Saved data entries -
Content starts

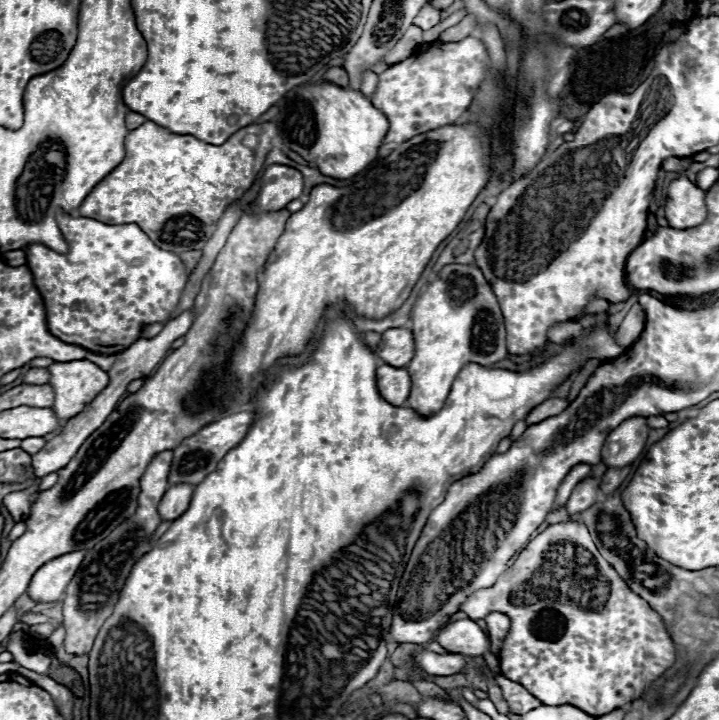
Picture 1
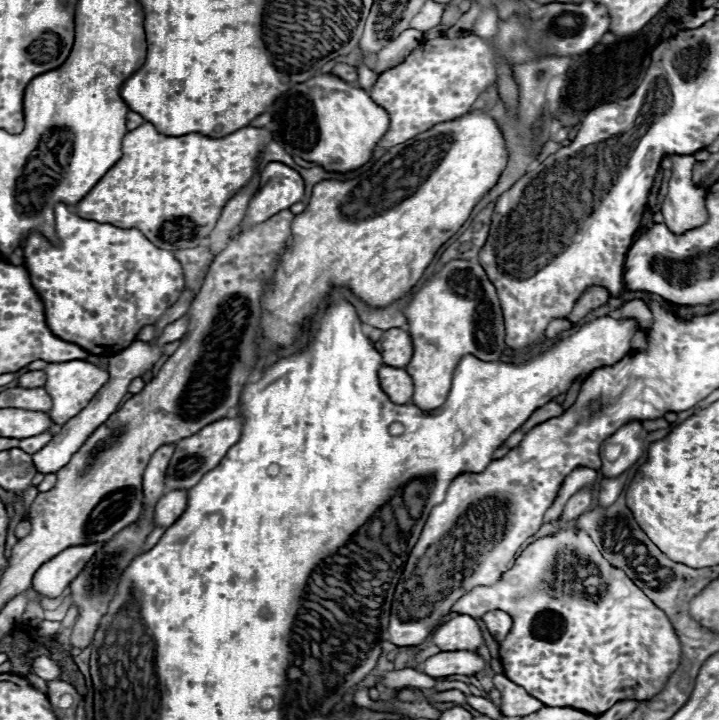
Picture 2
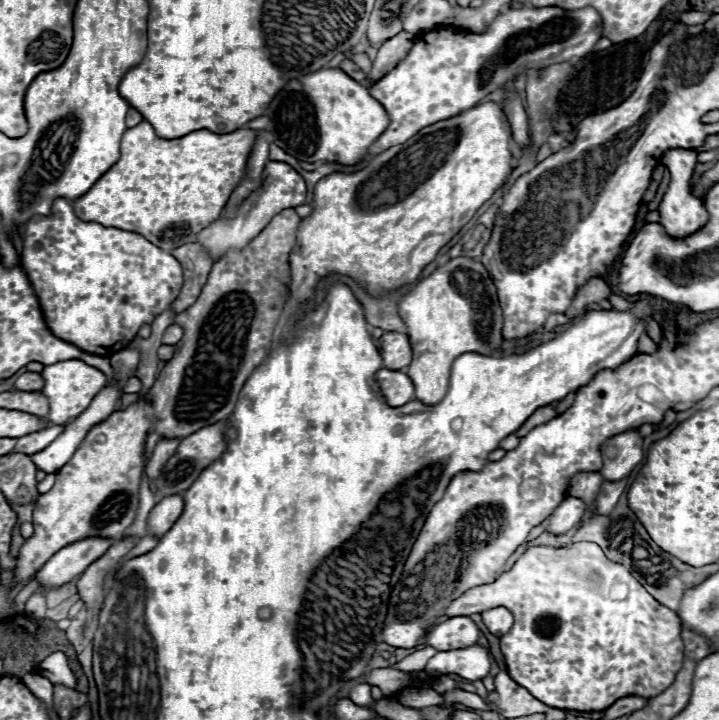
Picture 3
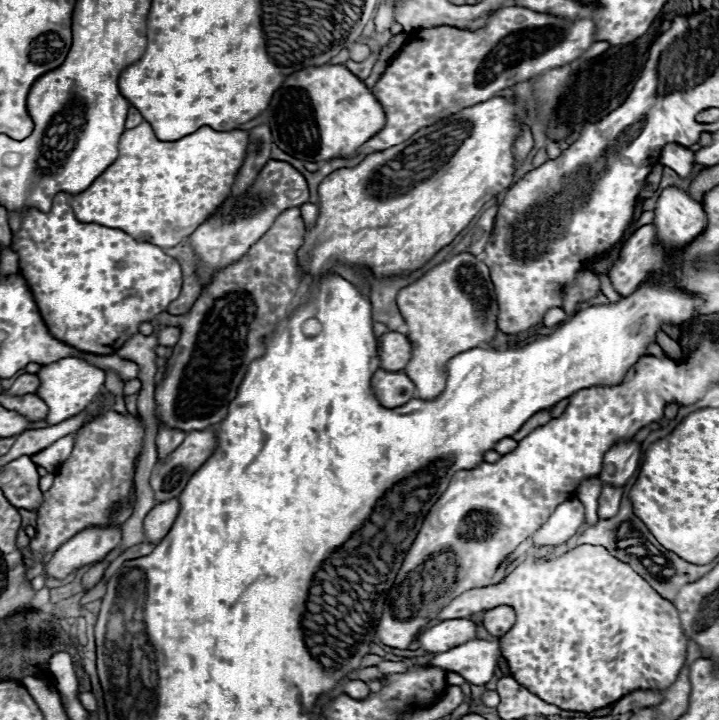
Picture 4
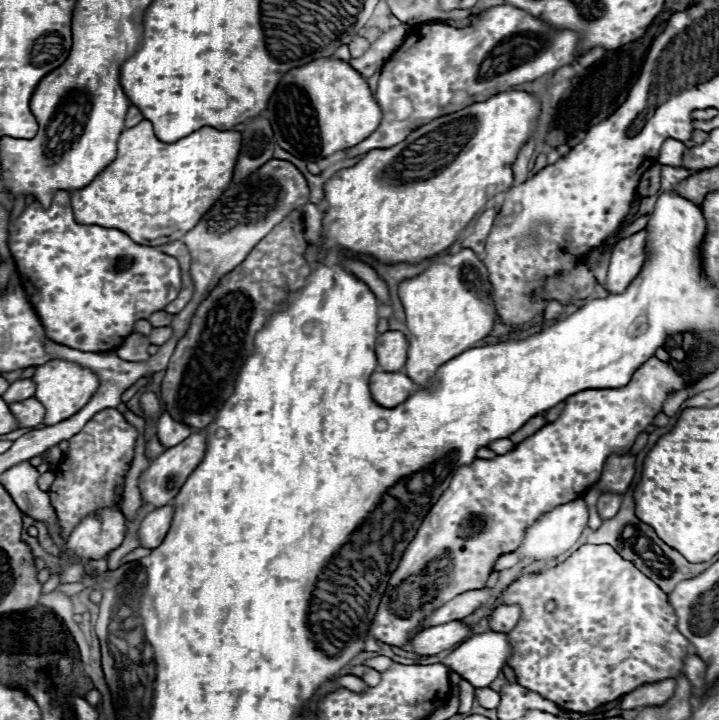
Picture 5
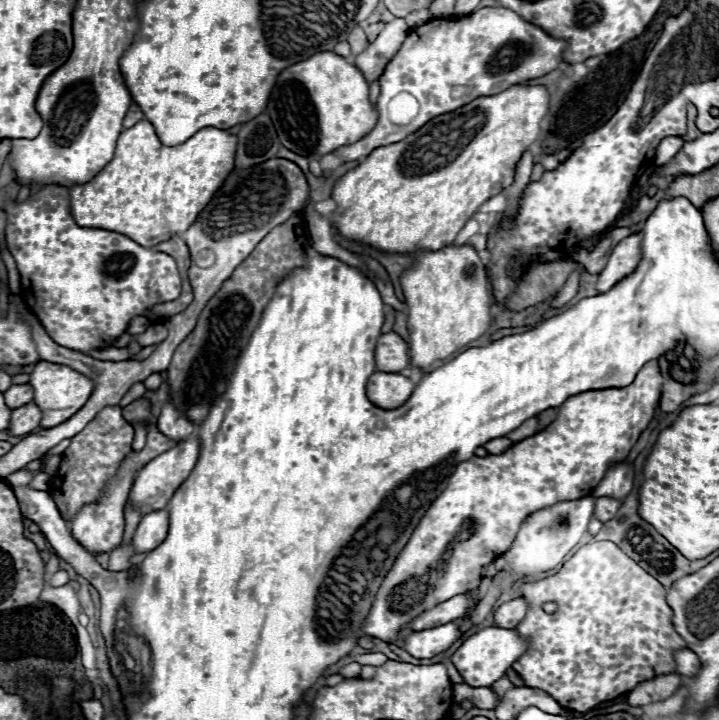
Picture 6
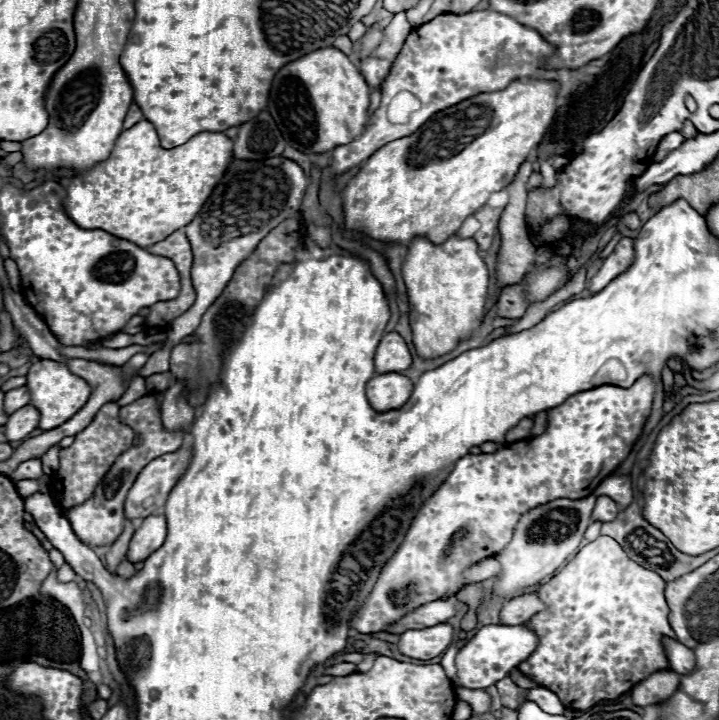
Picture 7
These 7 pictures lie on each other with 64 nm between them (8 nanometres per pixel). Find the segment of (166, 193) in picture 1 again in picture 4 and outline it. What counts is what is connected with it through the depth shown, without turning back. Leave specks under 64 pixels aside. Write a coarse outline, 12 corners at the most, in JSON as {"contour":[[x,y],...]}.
{"contour":[[148,122],[72,198],[160,248],[228,198],[246,130],[162,142]]}

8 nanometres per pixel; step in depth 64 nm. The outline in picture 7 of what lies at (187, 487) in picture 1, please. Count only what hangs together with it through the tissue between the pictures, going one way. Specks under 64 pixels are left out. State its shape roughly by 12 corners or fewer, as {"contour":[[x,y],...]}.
{"contour":[[150,514],[134,532],[128,560],[146,560],[166,538],[166,518]]}

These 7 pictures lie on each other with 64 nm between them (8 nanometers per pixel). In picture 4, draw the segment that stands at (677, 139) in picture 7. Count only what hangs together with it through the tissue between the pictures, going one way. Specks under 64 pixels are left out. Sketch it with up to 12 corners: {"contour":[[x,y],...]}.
{"contour":[[668,144],[660,162],[680,178],[688,178],[694,152],[680,144]]}

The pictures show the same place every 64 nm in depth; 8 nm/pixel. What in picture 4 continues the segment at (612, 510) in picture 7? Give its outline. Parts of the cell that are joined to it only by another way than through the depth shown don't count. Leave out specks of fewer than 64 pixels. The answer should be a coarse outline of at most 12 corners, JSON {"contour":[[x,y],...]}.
{"contour":[[602,486],[598,516],[612,518],[618,512],[622,488]]}

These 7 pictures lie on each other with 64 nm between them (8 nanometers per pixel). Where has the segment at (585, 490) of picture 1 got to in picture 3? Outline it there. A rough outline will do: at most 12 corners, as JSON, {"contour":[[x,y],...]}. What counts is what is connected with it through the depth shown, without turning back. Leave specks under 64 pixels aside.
{"contour":[[568,496],[556,508],[548,530],[564,534],[582,520],[586,504]]}

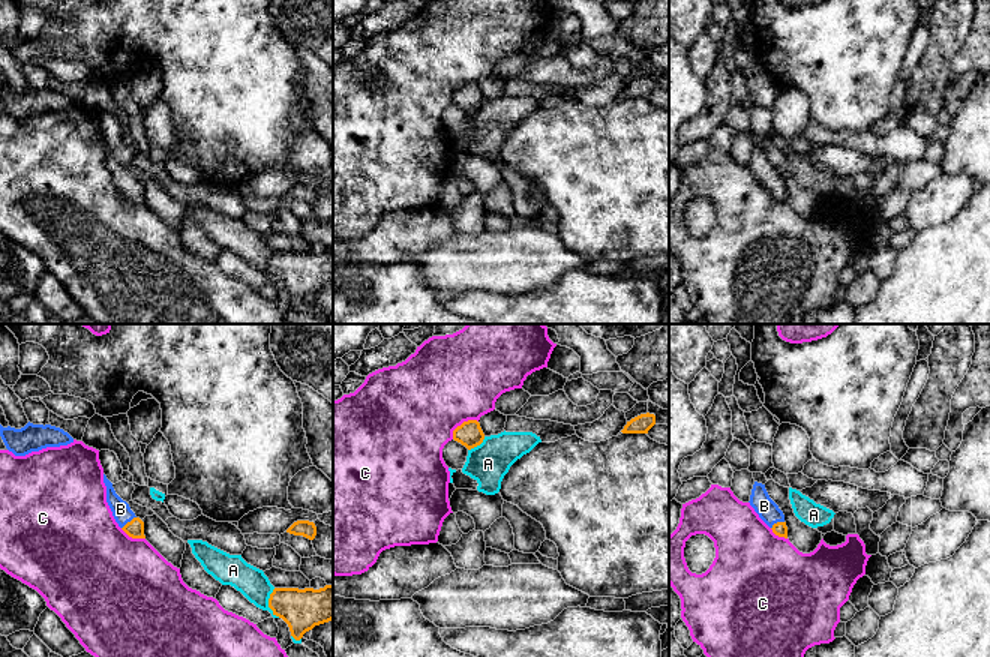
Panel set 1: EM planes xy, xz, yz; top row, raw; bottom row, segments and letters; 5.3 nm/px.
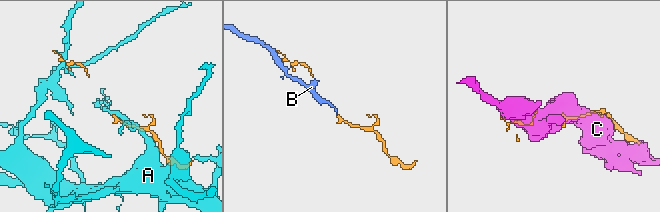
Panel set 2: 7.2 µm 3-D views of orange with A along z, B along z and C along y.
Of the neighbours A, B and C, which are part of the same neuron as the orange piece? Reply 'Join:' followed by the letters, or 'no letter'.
Join: B

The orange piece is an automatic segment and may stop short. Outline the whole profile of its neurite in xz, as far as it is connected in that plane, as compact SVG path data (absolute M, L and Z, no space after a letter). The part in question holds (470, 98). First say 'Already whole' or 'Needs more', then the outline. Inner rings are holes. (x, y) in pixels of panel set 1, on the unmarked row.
Already whole. M468 84L453 94L453 104L471 114L483 106L484 98L477 84Z

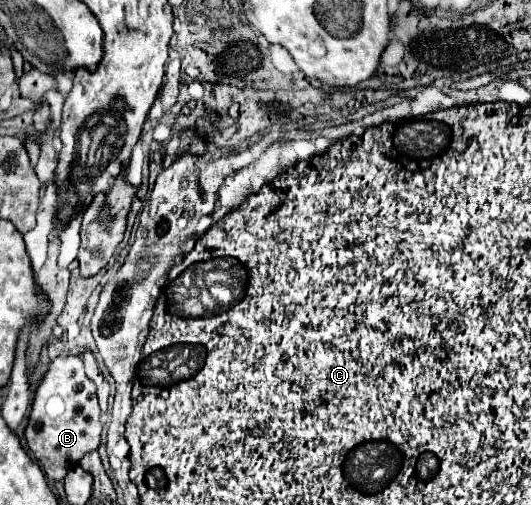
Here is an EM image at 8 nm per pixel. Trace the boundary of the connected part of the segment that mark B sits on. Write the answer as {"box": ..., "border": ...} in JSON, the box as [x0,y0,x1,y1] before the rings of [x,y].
{"box":[25,356,103,482],"border":[[[81,356],[53,358],[45,378],[35,392],[33,410],[25,428],[27,444],[35,460],[43,466],[45,476],[53,482],[63,480],[65,474],[75,468],[85,454],[99,448],[101,430],[103,422],[97,402],[97,386],[85,374]]]}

Content ends

Problem statement - Above are the records; reproduce them exactly and leave out the pictures.

Exercise result -
Picture 1
Picture 2
Picture 3
Picture 4
Picture 5
Picture 6
Picture 7
These 7 pictures lie on each other with 64 nm between them (8 nanometres per pixel). Find the segment of (166, 193) in picture 1 again in picture 4 and outline it. What counts is what is connected with it through the depth shown, without turning back. Leave specks under 64 pixels aside. Write a coarse outline, 12 corners at the most, in JSON as {"contour":[[x,y],...]}.
{"contour":[[148,122],[72,198],[160,248],[228,198],[246,130],[162,142]]}

8 nanometres per pixel; step in depth 64 nm. The outline in picture 7 of what lies at (187, 487) in picture 1, please. Count only what hangs together with it through the tissue between the pictures, going one way. Specks under 64 pixels are left out. State its shape roughly by 12 corners or fewer, as {"contour":[[x,y],...]}.
{"contour":[[150,514],[134,532],[128,560],[146,560],[166,538],[166,518]]}

These 7 pictures lie on each other with 64 nm between them (8 nanometers per pixel). In picture 4, draw the segment that stands at (677, 139) in picture 7. Count only what hangs together with it through the tissue between the pictures, going one way. Specks under 64 pixels are left out. Sketch it with up to 12 corners: {"contour":[[x,y],...]}.
{"contour":[[668,144],[660,162],[680,178],[688,178],[694,152],[680,144]]}

The pictures show the same place every 64 nm in depth; 8 nm/pixel. What in picture 4 continues the segment at (612, 510) in picture 7? Give its outline. Parts of the cell that are joined to it only by another way than through the depth shown don't count. Leave out specks of fewer than 64 pixels. The answer should be a coarse outline of at most 12 corners, JSON {"contour":[[x,y],...]}.
{"contour":[[602,486],[598,516],[612,518],[618,512],[622,488]]}

These 7 pictures lie on each other with 64 nm between them (8 nanometers per pixel). Where has the segment at (585, 490) of picture 1 got to in picture 3? Outline it there. A rough outline will do: at most 12 corners, as JSON, {"contour":[[x,y],...]}. What counts is what is connected with it through the depth shown, without turning back. Leave specks under 64 pixels aside.
{"contour":[[568,496],[556,508],[548,530],[564,534],[582,520],[586,504]]}

Panel set 1: EM planes xy, xz, yz; top row, raw; bottom row, segments and letters; 5.3 nm/px.
Panel set 2: 7.2 µm 3-D views of orange with A along z, B along z and C along y.
Of the neighbours A, B and C, which are part of the same neuron as the orange piece? Reply 'Join:' followed by the letters, or 'no letter'.
Join: B

The orange piece is an automatic segment and may stop short. Outline the whole profile of its neurite in xz, as far as it is connected in that plane, as compact SVG path data (absolute M, L and Z, no space after a letter). The part in question holds (470, 98). First say 'Already whole' or 'Needs more', then the outline. Inner rings are holes. (x, y) in pixels of panel set 1, on the unmarked row.
Already whole. M468 84L453 94L453 104L471 114L483 106L484 98L477 84Z

Here is an EM image at 8 nm per pixel. Trace the boundary of the connected part of the segment that mark B sits on. Write the answer as {"box": ..., "border": ...} in JSON, the box as [x0,y0,x1,y1] before the rings of [x,y].
{"box":[25,356,103,482],"border":[[[81,356],[53,358],[45,378],[35,392],[33,410],[25,428],[27,444],[35,460],[43,466],[45,476],[53,482],[63,480],[65,474],[75,468],[85,454],[99,448],[101,430],[103,422],[97,402],[97,386],[85,374]]]}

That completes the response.